### DO THIS
Count how many lines in the entries below contain the string "list". Give only the number.

+++

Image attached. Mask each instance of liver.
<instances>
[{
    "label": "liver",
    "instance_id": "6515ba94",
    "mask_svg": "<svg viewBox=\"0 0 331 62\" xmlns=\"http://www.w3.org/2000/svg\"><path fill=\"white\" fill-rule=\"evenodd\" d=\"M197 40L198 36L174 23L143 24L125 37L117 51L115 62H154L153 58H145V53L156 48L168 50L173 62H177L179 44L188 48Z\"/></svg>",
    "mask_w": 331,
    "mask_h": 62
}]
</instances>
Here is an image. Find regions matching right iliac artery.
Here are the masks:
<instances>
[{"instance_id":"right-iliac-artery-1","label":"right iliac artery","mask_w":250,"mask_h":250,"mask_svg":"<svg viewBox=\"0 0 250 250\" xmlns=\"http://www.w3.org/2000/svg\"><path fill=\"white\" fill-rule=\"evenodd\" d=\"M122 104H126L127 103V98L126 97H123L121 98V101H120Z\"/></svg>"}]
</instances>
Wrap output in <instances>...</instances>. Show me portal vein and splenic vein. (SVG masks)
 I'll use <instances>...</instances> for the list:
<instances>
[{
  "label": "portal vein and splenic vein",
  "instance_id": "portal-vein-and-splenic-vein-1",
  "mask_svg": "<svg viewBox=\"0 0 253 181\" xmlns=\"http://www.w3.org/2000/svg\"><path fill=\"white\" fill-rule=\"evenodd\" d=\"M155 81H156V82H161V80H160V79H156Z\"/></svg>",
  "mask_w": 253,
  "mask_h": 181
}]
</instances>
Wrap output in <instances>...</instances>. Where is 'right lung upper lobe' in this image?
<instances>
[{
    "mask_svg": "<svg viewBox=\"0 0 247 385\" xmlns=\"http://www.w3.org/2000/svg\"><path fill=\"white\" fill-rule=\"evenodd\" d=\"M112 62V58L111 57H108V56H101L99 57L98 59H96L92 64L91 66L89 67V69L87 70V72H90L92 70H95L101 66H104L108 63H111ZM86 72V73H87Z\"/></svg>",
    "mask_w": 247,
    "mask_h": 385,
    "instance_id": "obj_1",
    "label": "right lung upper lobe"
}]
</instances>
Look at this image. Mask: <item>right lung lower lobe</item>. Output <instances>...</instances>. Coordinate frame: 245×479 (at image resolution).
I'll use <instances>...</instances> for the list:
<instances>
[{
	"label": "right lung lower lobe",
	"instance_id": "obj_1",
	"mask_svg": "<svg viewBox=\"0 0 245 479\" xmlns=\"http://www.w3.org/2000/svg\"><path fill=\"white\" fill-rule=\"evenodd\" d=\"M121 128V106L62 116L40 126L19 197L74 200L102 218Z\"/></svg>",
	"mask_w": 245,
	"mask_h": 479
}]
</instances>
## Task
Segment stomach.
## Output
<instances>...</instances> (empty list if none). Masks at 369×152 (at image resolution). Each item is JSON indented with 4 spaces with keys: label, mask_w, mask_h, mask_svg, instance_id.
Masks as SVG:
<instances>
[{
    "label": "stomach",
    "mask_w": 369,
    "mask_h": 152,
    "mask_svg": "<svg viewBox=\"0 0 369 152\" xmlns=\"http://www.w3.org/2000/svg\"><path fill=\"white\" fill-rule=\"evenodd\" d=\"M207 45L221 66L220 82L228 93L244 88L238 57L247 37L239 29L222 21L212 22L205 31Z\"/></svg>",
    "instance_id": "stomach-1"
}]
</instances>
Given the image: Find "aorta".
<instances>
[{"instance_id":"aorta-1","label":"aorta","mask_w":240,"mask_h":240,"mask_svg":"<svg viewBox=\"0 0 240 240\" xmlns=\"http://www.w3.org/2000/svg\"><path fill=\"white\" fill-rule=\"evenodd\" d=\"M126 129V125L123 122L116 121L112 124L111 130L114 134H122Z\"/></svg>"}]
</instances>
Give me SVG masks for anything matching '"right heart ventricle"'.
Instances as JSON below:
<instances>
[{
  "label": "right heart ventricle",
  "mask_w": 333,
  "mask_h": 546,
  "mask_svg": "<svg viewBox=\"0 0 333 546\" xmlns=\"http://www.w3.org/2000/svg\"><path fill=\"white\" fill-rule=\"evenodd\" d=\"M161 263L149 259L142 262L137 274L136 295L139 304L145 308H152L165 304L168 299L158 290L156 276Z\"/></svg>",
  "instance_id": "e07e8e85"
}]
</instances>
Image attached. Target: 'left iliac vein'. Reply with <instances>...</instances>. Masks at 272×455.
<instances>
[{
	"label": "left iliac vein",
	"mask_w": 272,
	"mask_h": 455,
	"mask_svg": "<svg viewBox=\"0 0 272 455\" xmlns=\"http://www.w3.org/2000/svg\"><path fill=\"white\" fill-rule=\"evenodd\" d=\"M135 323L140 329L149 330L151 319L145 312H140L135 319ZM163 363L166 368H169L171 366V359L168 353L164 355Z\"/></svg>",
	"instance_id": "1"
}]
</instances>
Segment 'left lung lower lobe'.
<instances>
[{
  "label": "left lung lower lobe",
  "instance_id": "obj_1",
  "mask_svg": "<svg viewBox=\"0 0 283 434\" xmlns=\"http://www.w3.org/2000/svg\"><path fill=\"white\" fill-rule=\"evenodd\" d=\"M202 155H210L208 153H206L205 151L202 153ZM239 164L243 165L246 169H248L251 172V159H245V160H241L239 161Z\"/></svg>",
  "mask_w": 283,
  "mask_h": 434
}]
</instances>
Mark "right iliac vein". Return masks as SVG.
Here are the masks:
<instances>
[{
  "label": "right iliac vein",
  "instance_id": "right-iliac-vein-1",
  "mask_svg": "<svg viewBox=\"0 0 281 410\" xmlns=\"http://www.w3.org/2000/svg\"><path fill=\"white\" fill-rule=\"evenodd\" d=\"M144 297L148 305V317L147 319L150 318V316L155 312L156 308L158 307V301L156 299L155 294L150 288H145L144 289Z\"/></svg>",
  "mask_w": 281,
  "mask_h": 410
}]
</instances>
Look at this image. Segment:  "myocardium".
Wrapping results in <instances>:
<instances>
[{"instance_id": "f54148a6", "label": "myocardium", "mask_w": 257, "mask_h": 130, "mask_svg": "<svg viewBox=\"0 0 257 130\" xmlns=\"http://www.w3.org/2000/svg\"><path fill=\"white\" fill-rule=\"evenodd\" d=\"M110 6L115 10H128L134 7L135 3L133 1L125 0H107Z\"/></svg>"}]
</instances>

+++

### FINISHED EXERCISE
3